**ACTIVITY**
One part of the entries below is wanted: the lines from the one containing "0: (861, 152)" through the one containing "17: (790, 208)". Write those out exactly and nothing else.

**GIVEN DATA**
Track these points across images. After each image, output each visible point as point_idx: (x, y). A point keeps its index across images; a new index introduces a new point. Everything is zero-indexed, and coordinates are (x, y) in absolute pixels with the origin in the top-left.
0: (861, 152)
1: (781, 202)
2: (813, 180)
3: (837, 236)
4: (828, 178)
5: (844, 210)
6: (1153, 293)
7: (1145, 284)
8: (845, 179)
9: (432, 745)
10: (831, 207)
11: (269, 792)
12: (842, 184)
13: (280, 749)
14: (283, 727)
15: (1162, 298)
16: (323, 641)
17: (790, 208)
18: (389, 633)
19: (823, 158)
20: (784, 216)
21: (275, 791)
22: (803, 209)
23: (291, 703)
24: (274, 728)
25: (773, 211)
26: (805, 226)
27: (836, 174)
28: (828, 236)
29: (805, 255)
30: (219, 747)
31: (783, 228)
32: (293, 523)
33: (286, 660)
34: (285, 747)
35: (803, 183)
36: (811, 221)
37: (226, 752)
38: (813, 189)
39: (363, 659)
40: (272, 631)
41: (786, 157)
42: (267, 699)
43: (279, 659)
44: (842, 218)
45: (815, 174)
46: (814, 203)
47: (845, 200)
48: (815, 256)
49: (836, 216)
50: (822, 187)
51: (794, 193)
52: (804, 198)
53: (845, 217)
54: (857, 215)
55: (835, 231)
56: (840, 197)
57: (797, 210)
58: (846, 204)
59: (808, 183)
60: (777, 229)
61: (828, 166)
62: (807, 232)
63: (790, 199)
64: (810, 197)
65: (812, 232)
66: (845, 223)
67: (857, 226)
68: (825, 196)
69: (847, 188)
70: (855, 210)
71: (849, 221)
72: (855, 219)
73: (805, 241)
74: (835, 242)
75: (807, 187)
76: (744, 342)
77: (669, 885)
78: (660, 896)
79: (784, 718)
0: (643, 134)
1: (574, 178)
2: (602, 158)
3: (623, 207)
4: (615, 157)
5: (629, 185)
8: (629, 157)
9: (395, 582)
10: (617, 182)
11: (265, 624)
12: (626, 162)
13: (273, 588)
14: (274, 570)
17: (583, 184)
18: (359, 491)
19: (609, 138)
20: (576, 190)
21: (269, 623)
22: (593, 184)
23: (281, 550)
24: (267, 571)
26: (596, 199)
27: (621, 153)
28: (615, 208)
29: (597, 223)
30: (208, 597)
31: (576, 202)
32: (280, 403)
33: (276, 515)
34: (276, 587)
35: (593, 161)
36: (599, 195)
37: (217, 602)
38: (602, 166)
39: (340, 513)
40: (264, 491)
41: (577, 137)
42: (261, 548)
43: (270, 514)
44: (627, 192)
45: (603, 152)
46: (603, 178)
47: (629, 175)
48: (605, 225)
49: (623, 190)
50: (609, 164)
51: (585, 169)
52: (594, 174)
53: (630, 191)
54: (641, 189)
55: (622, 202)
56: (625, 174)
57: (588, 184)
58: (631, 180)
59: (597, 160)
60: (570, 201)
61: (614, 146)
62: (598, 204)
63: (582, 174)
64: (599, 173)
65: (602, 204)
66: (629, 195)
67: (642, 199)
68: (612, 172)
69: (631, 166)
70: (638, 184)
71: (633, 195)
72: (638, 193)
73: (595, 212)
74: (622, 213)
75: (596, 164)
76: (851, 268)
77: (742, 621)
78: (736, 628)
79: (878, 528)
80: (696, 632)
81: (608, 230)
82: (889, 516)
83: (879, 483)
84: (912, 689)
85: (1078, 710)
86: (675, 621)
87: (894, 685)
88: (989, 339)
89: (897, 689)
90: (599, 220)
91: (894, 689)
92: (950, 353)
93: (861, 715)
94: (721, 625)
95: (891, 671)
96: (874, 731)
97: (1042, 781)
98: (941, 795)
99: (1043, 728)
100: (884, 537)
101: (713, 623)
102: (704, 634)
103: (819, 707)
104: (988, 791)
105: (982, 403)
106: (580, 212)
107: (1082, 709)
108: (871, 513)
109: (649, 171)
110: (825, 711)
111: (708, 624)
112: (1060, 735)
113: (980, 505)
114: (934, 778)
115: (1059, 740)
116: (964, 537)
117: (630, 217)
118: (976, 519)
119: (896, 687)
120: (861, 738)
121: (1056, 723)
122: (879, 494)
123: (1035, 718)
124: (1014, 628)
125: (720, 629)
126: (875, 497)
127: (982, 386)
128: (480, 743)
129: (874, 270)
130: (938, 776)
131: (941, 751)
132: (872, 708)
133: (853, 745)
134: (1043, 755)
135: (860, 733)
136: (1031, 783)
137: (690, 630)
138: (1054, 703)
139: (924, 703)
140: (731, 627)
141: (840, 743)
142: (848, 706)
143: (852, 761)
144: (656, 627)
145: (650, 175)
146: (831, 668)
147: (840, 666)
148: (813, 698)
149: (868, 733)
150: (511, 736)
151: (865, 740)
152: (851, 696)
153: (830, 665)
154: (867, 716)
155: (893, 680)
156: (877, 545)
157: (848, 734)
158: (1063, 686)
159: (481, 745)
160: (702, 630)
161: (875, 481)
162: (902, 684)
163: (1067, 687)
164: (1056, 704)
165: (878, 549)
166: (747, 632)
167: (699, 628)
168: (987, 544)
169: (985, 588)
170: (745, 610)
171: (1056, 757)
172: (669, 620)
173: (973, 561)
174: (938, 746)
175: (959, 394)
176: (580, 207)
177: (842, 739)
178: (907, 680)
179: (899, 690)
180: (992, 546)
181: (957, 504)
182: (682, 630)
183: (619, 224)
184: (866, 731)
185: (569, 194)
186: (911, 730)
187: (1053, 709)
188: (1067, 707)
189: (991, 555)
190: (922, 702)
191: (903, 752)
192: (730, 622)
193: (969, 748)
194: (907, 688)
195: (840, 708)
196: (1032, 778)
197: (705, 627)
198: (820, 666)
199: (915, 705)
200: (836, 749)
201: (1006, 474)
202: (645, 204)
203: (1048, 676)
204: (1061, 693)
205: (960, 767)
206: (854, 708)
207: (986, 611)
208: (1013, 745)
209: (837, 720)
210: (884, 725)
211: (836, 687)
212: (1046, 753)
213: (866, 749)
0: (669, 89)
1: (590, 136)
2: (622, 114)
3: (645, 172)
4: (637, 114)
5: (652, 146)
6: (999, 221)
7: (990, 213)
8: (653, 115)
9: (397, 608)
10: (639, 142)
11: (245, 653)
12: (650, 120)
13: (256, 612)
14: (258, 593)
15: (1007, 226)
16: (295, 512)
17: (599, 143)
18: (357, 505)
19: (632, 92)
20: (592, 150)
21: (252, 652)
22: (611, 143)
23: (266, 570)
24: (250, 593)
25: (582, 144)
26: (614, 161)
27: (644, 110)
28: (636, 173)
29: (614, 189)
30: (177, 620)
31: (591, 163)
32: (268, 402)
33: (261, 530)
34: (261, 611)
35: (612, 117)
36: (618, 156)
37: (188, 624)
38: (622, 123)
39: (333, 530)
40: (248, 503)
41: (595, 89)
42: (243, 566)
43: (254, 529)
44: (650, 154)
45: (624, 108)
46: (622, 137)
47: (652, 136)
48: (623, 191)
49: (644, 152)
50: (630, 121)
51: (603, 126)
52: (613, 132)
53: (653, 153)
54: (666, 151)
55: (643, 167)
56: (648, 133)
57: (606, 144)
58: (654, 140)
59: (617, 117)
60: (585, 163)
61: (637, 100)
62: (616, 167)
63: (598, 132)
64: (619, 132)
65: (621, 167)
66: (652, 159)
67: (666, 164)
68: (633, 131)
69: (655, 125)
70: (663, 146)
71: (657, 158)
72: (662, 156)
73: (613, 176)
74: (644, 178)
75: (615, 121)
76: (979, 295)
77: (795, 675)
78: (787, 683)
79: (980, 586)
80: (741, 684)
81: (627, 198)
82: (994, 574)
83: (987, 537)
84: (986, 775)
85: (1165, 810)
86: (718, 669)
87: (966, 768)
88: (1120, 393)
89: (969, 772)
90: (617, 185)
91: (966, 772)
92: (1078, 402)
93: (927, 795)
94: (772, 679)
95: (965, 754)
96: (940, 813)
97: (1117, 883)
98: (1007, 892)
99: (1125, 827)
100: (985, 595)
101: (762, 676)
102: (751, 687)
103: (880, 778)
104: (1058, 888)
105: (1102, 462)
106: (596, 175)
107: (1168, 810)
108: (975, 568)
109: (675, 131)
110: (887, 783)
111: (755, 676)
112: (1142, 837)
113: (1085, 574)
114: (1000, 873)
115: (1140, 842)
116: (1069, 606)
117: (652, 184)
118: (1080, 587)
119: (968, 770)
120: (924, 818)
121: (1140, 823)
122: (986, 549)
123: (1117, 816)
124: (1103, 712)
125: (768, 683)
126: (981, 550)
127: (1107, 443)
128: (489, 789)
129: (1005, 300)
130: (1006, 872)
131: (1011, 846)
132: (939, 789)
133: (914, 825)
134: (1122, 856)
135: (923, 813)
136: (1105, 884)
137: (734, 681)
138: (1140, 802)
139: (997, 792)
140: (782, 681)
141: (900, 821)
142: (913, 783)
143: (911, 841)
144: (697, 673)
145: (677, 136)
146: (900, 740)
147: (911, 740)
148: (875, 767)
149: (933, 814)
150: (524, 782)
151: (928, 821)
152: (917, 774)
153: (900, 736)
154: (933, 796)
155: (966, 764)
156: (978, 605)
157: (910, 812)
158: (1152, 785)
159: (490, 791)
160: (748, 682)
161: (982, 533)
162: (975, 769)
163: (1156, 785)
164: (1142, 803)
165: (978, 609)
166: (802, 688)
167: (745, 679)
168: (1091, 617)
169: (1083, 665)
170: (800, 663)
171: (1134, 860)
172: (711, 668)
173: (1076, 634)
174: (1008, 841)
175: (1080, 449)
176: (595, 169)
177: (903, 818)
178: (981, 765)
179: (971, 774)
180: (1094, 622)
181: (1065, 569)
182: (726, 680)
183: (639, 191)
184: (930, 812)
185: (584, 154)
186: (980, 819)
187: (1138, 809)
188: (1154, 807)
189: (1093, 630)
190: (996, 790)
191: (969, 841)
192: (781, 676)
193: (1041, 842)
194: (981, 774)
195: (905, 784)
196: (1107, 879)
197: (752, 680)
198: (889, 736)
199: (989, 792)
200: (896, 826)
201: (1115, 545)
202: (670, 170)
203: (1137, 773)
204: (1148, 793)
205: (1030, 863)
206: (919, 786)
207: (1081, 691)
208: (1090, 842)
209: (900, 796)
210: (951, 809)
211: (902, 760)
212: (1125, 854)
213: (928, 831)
--
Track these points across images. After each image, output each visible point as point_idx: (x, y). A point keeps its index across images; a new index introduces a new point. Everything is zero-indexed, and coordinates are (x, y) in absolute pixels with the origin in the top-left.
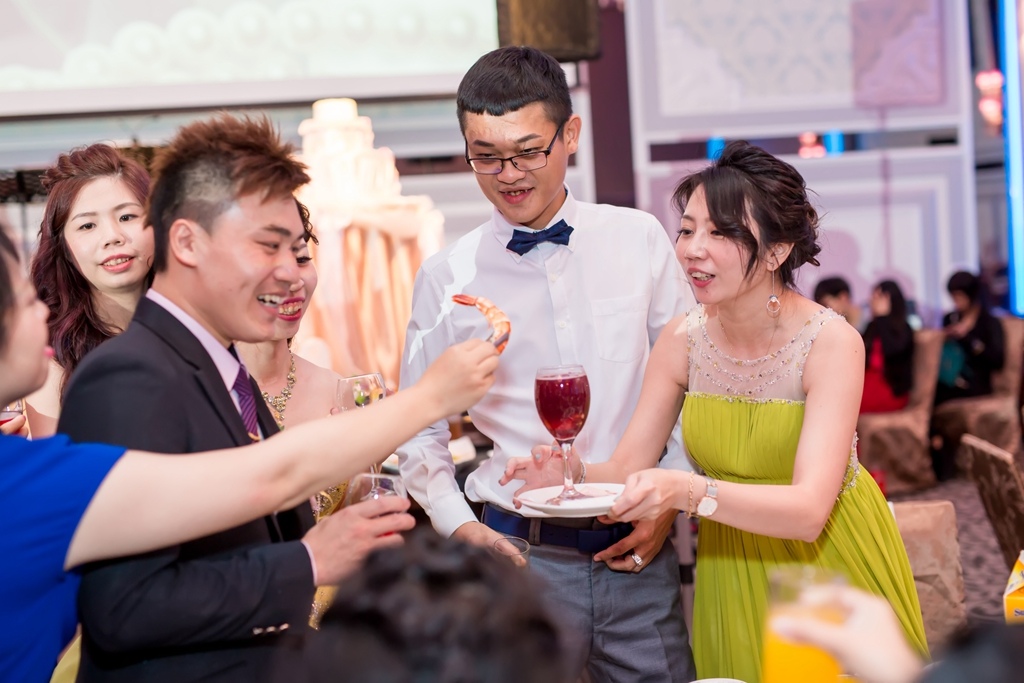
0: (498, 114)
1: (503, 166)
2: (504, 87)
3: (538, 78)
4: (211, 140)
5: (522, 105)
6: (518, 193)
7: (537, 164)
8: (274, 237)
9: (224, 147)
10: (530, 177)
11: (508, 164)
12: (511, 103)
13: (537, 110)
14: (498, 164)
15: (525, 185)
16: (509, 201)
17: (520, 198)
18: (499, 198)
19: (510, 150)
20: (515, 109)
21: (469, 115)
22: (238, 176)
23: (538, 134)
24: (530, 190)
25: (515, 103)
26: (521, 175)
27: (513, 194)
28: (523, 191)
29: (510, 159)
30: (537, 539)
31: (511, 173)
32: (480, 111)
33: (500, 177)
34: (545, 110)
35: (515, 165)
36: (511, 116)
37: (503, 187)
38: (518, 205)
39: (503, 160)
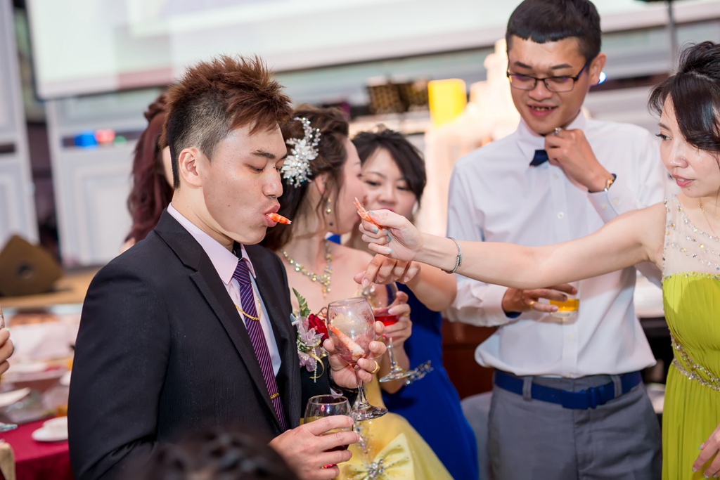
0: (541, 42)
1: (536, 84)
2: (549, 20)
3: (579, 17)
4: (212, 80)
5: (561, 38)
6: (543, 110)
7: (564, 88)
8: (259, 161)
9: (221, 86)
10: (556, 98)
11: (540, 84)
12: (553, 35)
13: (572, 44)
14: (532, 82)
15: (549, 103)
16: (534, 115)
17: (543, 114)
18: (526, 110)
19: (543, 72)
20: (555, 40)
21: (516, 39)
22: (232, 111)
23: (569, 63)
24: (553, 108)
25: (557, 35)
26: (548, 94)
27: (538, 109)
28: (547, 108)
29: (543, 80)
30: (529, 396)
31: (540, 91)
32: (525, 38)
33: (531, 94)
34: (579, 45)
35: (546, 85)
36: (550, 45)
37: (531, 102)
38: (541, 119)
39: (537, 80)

**ANSWER SPACE**
0: (861, 152)
1: (781, 202)
2: (813, 180)
3: (837, 236)
4: (828, 178)
5: (844, 210)
6: (1153, 293)
7: (1145, 284)
8: (845, 179)
9: (432, 745)
10: (831, 207)
11: (269, 792)
12: (842, 184)
13: (280, 749)
14: (283, 727)
15: (1162, 298)
16: (323, 641)
17: (790, 208)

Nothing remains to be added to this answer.